As Marshall has pointed out, the OTC model in the Humes et al paper was different from what many people may be envisioning (e.g. hearing aids sold without any involvement of the hearing care professional). In this excellent study, all participants underwent an audiological assessment in advance of the OTC trial to ensure that they were suitable candidates. Although the study did not investigate the value of including this assessment for hearing aid outcomes, there would be obvious concerns with foregoing the assessment entirely. Many people with hearing loss require other audiological or medical care, and many are not suitable candidates for hearing aids.
For example, individuals with cholesteatomas, eighth nerve tumors, otosclerosis, or sudden hearing losses would be poorly served by a system that led them to treat the hearing loss without detection of the underlying medical condition. Children with hearing loss or adults with greater degrees of loss would be at a disadvantage without an audiologist fitting the aid, counseling, and working to ensure that they have access to other important support services and technologies (e.g.
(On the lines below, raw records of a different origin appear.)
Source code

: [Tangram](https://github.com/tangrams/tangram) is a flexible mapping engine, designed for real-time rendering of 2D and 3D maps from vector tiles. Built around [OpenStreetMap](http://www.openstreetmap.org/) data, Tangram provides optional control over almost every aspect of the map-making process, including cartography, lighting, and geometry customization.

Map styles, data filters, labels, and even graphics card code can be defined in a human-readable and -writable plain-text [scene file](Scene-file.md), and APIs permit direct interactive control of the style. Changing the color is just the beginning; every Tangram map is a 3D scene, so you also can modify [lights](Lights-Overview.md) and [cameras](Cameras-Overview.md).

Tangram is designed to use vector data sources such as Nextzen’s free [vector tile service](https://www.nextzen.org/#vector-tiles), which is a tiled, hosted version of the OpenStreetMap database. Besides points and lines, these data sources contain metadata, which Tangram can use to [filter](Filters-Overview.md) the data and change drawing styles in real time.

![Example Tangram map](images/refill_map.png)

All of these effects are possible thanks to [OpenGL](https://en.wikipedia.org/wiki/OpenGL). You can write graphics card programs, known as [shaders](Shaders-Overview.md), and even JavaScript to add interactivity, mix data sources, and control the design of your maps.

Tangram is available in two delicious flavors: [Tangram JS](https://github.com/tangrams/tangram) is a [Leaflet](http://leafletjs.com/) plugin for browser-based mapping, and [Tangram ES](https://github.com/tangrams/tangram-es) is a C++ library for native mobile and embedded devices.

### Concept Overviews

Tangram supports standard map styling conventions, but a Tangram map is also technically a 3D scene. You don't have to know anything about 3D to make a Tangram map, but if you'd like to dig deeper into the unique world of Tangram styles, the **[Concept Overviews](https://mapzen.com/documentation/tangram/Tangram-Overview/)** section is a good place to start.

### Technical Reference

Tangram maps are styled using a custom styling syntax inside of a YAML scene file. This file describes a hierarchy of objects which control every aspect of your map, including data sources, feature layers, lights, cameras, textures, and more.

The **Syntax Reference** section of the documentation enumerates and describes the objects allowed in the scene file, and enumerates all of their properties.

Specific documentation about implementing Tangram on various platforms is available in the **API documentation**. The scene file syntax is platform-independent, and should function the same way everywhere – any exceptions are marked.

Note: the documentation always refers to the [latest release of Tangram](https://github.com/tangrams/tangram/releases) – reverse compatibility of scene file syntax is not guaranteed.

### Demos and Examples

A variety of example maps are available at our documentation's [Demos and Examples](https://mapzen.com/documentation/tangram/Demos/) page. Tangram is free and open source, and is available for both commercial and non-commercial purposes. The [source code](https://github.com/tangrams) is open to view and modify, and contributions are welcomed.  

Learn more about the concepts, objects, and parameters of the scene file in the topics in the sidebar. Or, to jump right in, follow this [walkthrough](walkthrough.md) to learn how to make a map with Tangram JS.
FM systems in the classroom).
In sum, while OTC hearing aid sales may be useful for improving access, a proper diagnostic test and consultation at the outset is an important component of hearing healthcare, and should be part of any approach that includes low-cost OTC-type delivery as an option for suitable candidates. We should not encourage the adoption of a model that achieves lower costs by foregoing hearing healthcare services altogether, thereby putting the health of people at risk and disadvantaging those who require professional service. And while the best-practice model might cost a bit more, there is clear value in that model—even for the people with small amounts of hearing loss in this study. For those with greater degrees of loss, the value of the best-practice model is likely much higher. No one is talking about OTC hearing aids for severe hearing loss or do-it-yourself cochlear implant kits! Our overall goal should be better access and better health and hearing outcomes for everyone, not improved access at the expense of poorer outcomes.
Correspondence can be directed to: [email protected]
Humes LE, Rogers SE, Quigley TM, Main AK, Kinney DL, Herring C. The effects of service-delivery model and purchase price on hearing-aid outcomes in older adults: a randomized double-blind placebo-controlled clinical trial. Am J Audiol. 2017;26(1):53-79. doi: 10.1044/2017_AJA-16-0111
President’s Council of Advisors on Science and Technology (PCAST). Letter to the President. October 2015. Available at: http://www.hearing.org/uploadedFiles/Content/HIA_Updates_and_Bulletins/pcast_hearing_tech_letterreport_final.pdf
National Academies of Sciences, Engineering, and Medicine. Hearing Health Care for Adults: Priorities for Improving Access and Affordability. Washington, DC: The National Academies Press. December 2016. Available at: https://www.nap.edu/read/23446/chapter/1#ii
Correction: A previous version of the article incorrectly stated that Humes et al were affiliated with Indiana State University; they are affiliated with Indiana University.